Today’s Date: 6/28/2019
Show Title: Gallathea
Assistant Directors: Lauren Carlton and Cortland Nesley
Production Intern: Spencer Cohen (Stage Manager) and Jules Talbot (Dramaturg)
Rehearsal Room: Hunt West
What we did:
Continuing where we left off yesterday, today we ran the show from 2.1 to 3.1. Lots of those scenes are actually monologues (2.2, 2.4 and 2.5) or contain them (3.1), so today’s scene work was in the form of one-on-one sessions with particular actors. In those sessions, Finch focused on differentiating actors’ personal speech patterns and mannerisms from their characters’. Aspects of an actor’s offstage self invariably will (and should!) reveal themselves onstage, but those moments should be conscientious, controlled choices rather than by default—which is really, really hard.
Quick and Quotable
From the play:
Love, good sir? What mean you by it? Or what do you call it?
A heat full of coldness, a sweet full of bitterness, a pain full of pleasantness, which maketh thoughts have eyes and hearts ears, bred by desire, nursed by delight, weaned by jealousy, killed by dissembling, buried by ingratitude; and this is love. Fair lady, will you any?
If it be nothing else, it is but a foolish thing (1.2.49-54).
From the director:
“Say it like you’re talking to the world’s cutest puppy. Cuter.
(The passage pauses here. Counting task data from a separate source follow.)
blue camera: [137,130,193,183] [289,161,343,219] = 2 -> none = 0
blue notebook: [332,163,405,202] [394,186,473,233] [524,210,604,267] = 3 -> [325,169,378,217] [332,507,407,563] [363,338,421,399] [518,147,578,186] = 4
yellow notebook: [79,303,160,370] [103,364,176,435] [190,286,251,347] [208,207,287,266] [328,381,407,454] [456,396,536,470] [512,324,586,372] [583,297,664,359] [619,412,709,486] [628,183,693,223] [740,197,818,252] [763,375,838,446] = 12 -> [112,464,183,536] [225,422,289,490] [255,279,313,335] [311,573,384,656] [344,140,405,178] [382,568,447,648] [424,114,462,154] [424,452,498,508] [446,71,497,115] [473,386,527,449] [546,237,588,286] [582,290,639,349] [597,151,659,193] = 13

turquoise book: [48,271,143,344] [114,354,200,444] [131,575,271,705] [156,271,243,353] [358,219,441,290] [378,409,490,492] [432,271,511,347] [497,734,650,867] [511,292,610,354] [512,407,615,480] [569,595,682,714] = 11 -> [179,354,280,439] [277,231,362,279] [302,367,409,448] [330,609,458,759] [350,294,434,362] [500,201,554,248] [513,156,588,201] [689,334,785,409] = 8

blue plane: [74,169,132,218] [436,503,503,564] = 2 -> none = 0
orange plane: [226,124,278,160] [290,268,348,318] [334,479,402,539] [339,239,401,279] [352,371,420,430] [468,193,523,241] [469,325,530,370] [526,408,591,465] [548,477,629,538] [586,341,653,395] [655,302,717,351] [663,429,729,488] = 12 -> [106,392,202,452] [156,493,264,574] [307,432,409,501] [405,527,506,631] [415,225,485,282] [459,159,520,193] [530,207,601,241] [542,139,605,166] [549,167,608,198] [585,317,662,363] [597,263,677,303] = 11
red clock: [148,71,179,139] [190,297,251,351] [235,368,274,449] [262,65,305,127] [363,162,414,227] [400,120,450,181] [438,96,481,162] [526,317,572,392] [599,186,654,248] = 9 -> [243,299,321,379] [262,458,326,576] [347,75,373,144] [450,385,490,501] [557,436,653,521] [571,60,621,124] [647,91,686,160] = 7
Cuter!”
— Finch, coaching Tori (Eurota/Venus)
From the cast:
Finch: “Repeat after me: Billie Button.”
Esme (Cupid/Hebe): “William Zipper.”
Sometimes as an actor, you have to put all self-consciousness aside and embrace feeling ridiculous. Like when you’re doing lip-trills during vocal warm-ups, howling like a wolf, making thunderstorm whoosh noises, skipping around in a floofy dress, or swooning hopelessly in love. That willingness to be ridiculousness isn’t just necessary for comedy, but an inherent part of acting. The rehearsal process is where you try new things, fail new things, and make a total fool of yourself in a safe space.
As Gallathea rehearsals progress and our actors engage more deeply with their work, the nature of the feedback they receive from us is changing. We’re past asking questions about what they’re doing (entering where, saying what), but why. Why did you say that line that way? Why did you stress that word? What is motivating that choice? What other choices can you make? Can you forget everything you’ve ever practiced and try it completely differently, from the top? It’s challenging, vulnerable and even humbling—it definitely was when I was a camper—but that’s what builds a capable actor, collaborator, and ultimately a self-assured, thoughtful person, regardless of whether they pursue theatre as a profession.